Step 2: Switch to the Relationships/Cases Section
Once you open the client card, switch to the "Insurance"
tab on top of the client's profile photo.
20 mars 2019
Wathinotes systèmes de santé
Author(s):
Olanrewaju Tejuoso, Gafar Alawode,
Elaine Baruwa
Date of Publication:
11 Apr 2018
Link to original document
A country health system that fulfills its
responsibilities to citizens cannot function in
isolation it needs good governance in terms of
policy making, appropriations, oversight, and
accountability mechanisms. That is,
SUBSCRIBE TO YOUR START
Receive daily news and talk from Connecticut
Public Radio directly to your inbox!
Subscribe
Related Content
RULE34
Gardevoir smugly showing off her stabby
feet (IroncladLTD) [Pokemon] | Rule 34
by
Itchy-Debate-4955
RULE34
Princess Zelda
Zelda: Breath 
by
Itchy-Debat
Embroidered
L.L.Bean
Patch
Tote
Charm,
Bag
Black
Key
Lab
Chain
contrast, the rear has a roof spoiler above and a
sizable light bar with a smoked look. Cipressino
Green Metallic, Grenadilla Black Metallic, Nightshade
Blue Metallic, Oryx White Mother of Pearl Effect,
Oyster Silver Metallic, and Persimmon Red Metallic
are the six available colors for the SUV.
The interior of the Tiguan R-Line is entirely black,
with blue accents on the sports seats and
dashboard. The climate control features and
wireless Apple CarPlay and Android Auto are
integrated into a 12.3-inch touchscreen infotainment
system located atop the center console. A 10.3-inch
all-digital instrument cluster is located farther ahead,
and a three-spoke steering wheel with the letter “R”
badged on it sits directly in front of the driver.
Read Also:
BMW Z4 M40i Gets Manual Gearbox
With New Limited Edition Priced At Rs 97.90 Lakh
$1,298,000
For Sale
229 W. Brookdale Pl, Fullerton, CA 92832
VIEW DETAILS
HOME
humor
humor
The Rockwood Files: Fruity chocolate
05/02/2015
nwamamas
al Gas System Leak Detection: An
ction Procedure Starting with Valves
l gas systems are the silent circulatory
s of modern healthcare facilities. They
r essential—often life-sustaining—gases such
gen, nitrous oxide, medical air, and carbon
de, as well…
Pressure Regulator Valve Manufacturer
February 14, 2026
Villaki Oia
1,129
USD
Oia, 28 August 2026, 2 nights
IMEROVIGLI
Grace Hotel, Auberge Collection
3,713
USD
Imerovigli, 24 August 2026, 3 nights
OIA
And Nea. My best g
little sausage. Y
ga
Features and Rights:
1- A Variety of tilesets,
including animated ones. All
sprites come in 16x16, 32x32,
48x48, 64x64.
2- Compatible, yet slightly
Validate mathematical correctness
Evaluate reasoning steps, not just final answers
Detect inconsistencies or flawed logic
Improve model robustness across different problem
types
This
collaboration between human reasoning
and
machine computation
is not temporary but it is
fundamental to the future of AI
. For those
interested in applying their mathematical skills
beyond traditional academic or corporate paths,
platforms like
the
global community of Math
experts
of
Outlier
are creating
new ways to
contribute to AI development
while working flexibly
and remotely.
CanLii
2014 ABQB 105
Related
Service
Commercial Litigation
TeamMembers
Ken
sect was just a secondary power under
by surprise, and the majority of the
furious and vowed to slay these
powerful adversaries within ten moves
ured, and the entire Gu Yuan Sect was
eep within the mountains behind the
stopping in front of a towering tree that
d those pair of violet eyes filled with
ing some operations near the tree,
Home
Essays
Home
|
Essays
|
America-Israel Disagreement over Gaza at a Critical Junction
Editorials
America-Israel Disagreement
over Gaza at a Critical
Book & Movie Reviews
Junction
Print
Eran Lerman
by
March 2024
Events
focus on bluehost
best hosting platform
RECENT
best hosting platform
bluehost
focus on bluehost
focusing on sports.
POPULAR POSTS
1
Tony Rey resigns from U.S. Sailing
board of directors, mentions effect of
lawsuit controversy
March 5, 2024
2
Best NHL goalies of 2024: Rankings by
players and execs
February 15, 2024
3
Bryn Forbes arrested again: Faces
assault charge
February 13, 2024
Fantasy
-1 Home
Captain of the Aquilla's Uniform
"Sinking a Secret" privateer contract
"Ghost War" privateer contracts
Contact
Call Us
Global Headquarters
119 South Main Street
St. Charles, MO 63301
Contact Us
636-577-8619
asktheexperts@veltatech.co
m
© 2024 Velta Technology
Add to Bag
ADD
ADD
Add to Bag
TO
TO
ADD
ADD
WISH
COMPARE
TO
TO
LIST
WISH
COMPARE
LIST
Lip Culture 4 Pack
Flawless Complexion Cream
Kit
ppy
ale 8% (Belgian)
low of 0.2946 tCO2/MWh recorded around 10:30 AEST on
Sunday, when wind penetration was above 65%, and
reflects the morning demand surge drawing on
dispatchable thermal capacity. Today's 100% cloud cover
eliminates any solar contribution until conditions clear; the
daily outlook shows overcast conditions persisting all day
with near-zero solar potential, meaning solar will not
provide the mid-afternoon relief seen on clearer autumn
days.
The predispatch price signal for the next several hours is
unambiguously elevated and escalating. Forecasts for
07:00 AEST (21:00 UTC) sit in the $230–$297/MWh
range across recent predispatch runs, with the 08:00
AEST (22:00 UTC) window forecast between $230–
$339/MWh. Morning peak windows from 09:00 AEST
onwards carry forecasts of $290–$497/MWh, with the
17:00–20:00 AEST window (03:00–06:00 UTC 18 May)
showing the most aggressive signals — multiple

Task to carry out:
In the entries above, find the line with "636-577-8619" and the line with "reflects the morning demand surge drawing on", then set down exactly those two and every line between them, nothing else.

Response:
636-577-8619
asktheexperts@veltatech.co
m
© 2024 Velta Technology
Add to Bag
ADD
ADD
Add to Bag
TO
TO
ADD
ADD
WISH
COMPARE
TO
TO
LIST
WISH
COMPARE
LIST
Lip Culture 4 Pack
Flawless Complexion Cream
Kit
ppy
ale 8% (Belgian)
low of 0.2946 tCO2/MWh recorded around 10:30 AEST on
Sunday, when wind penetration was above 65%, and
reflects the morning demand surge drawing on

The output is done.